[RECORDED INFORMATION]
== Segment start ==

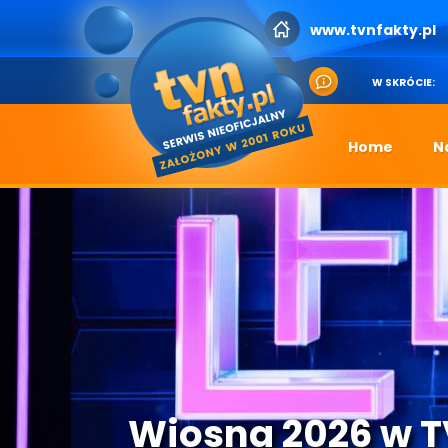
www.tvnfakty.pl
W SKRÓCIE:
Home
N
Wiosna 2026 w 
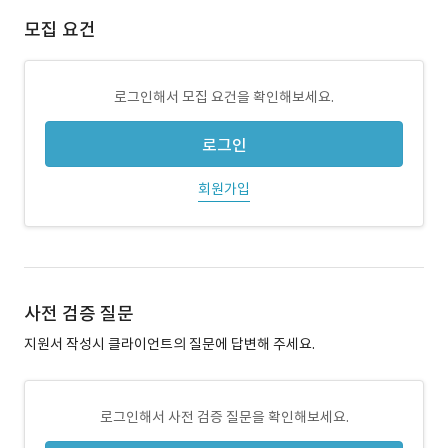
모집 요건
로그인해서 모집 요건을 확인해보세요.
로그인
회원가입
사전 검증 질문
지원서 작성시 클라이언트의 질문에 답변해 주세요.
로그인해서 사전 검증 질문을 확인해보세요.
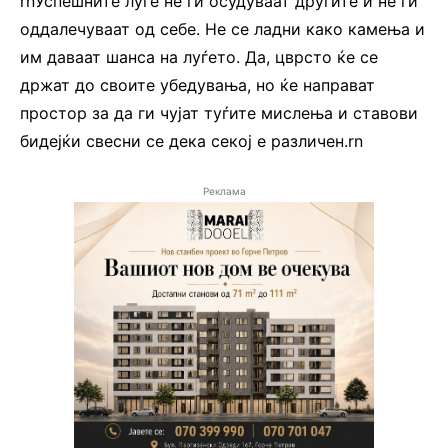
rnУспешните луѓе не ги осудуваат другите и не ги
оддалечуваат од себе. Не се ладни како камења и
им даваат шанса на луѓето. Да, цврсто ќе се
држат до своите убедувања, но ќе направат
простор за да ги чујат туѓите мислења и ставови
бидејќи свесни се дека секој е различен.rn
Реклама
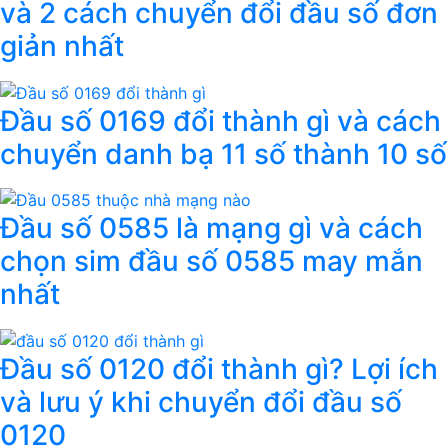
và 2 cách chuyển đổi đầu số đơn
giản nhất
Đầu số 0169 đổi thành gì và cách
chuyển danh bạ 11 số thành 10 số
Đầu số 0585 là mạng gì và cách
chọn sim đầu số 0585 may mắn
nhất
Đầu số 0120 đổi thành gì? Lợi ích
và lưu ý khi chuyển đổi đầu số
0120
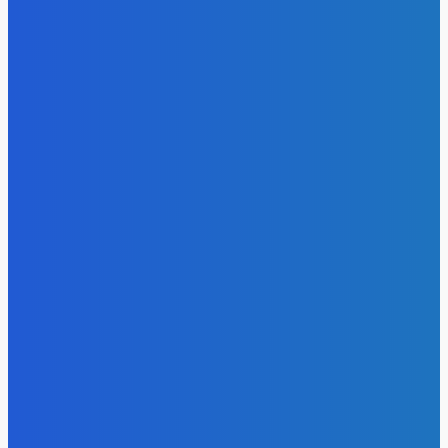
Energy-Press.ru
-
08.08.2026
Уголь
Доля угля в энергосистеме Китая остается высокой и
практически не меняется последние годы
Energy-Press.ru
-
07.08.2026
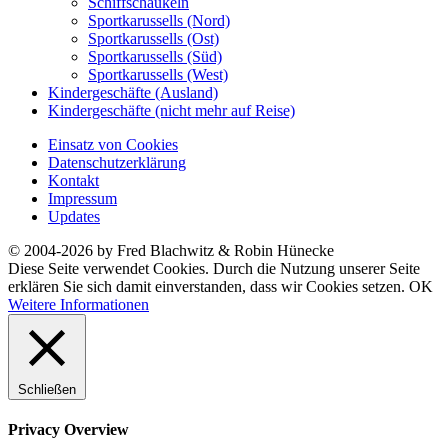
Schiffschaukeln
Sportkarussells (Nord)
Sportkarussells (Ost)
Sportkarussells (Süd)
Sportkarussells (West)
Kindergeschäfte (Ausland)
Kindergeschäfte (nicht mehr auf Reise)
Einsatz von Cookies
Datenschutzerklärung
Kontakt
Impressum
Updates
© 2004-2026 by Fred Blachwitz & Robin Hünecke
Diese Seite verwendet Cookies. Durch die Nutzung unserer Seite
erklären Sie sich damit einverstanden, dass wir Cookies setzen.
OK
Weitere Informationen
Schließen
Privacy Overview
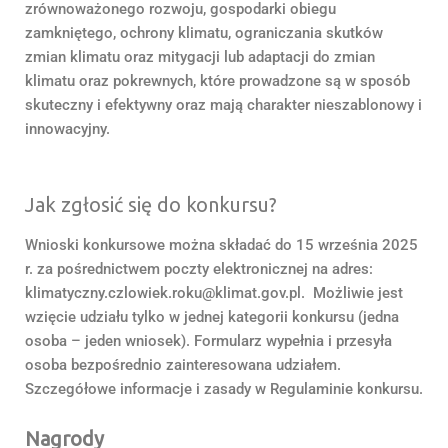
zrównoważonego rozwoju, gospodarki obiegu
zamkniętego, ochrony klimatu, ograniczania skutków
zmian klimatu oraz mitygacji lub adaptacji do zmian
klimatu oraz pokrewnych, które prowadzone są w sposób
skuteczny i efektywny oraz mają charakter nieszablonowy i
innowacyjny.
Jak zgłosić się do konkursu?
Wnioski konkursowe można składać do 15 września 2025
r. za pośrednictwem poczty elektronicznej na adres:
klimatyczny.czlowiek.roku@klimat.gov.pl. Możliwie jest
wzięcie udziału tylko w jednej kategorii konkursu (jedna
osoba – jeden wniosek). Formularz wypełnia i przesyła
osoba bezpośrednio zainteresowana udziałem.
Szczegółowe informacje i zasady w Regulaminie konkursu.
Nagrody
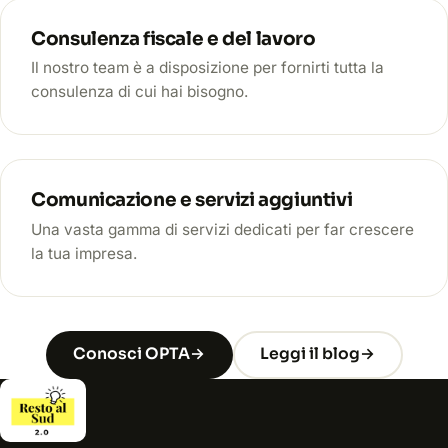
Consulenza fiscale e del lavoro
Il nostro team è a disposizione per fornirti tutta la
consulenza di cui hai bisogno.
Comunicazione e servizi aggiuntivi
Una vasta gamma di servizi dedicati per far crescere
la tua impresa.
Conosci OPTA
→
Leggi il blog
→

== Segment end ==

[WORK INSTRUCTION]
Return each line from the items above that contains the word "osoba".

[RESPONSE]
osoba – jeden wniosek). Formularz wypełnia i przesyła
osoba bezpośrednio zainteresowana udziałem.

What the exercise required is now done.